- PROBLEM TO SOLVE -
Extend the piece on Bridgepoint and for-profit education, picking up right after its final sentence.
___ DOCUMENT EXTRACT ___
Bridgepoint is a for-profit educator with $713 million in sales, $128 million in net income and a market capitalization of $1.2 billion. It offers associate’s, bachelor’s, master’s and doctoral programs in business, education, psychology, social sciences and health sciences. It delivers the courses online and in traditional campus programs located in Clinton, Iowa, and Colorado Springs, Colo. At the end of 2010 Bridgepoint offered 1,345 courses, 71 degree programs and 134 specializations with 77,892 students enrolled.

In June 2010, Bridgepoint was on the radar of a hedge fund honcho, Steve Eisman. As I posted then, Eisman expected the shares of companies in the industry to drop because he expected Washington to clamp down on the industry’s abuses. For example, he found evidence that for-profit education companies were engaged in overly aggressive tactics to recruit students who lacked the resources to repay the $21 billion of government loans (up 450% during the Bush Administration), called Title IV funding, that students take to pay for the courses. And these for-profit educators are hugely profitable — earning a five-year average return on equity of 28% — far exceeding the S&P 500 average of 19.4%. 

The tactics of the for-profit education industry produced many unhappy students, but since the for-profit educators were not responsible for the loans, they reaped high profits. The result at 400,000-student University of Phoenix was that between 88% and 96% of students did not complete their degrees and could not repay loans that ranged between $100,000 and $200,000 — sticking the government with the problem of collecting, according to Business Insider.

Those sales tactics were indeed appalling. According to a Bridgepoint memo I quoted in my post, “The level of deception is disgusting — and wrong. When someone who can barely afford to live and feed kids as it is, and doesn’t even have the time or education to be able to email [enrolls], they drop out. Then what? Add $20,000 of debt to their problems — what are they gonna do now. They are officially screwed. We know most of these people will drop out, but again, we have quotas and we have no choice.”

Nevertheless, I warned then against shorting the stock because it was unclear whether any regulations would actually change. That turned out to be right — since June 4, 2010 when I wrote my post and Wednesday, Bridgepoint’s stock has risen 20%. If you had shorted the stock then and closed your position today, that would not have been a profitable trade.
___ SOURCE DATA ___
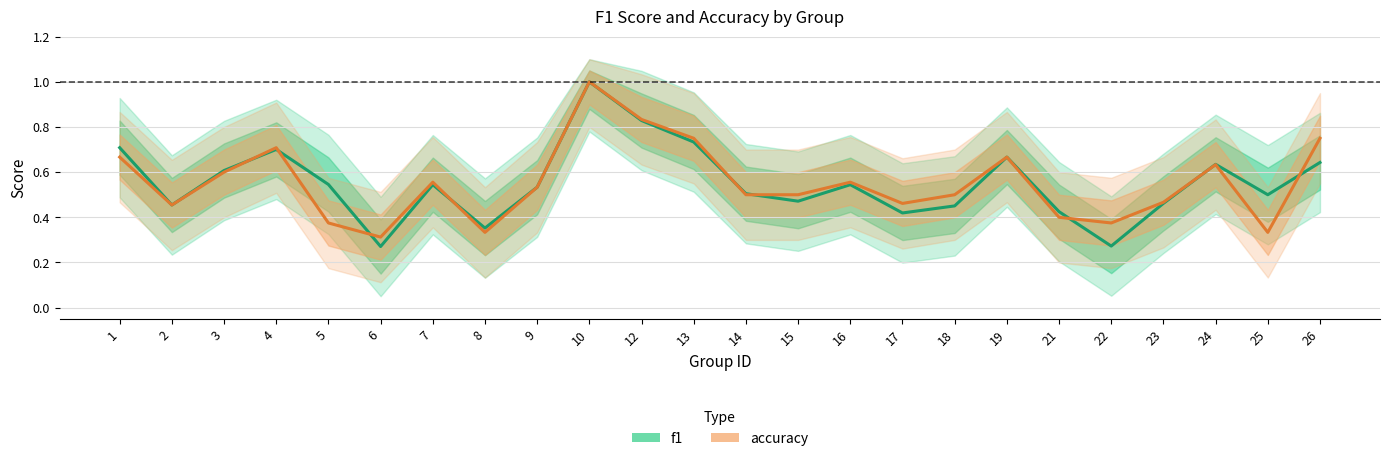

Which series changed the most between 4 and 8?

accuracy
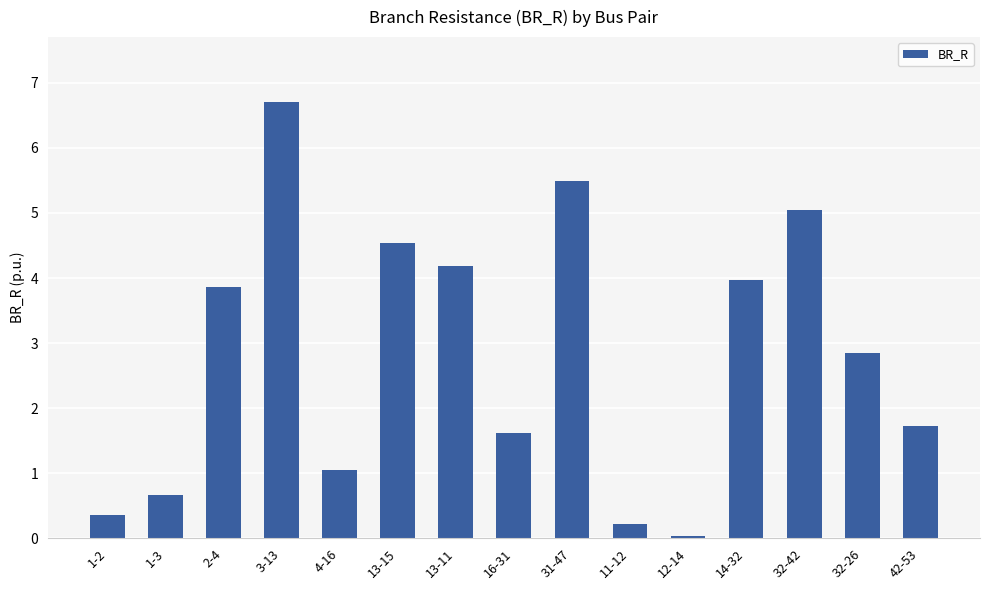

List the labels in order of value, largest first.

3-13, 31-47, 32-42, 13-15, 13-11, 14-32, 2-4, 32-26, 42-53, 16-31, 4-16, 1-3, 1-2, 11-12, 12-14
___
- RESPONSE TO THIS EXERCISE -
What happened is that the for-profit education industry spent $12 million lobbying the Department of Education to take the rough edges off the rules changes, according to the New York Times. The result was much softer-than-expected standards for letting for-profit educators get their hands on taxpayer-funded loans. Now, a for-profit education company gets three chances to comply with the following standards before being cut off from the government gravy train:

  • Under 35% of its graduates are repaying student loan principal three years out, and,
  • Loan payments are more than 30% of discretionary income more than 12% of total earnings

The Education Department estimated that these rules would only affect a tiny fraction of the for-profit education industry. Specifically, it estimates that 5% of the 13,155 for-profit programs covered by the rules, and 1% of the 42,290 public and nonprofit programs, would lose their eligibility for those government loans.

Based on its stock price response, it looks like the rules will leave Bridgepoint unscathed. Meanwhile, last month the company raised its 2011 forecast for revenue and profit. 

Should you add Bridgepoint to your portfolio? To think about that, we can look at its price-to-earnings-to-growth (PEG) ratio — a way to determine whether the value that the market assigns a stock is justified by the rate at which it expects the company’s earnings to grow. I think a PEG of 1.0 is a fair price, and anything below that is a bargain.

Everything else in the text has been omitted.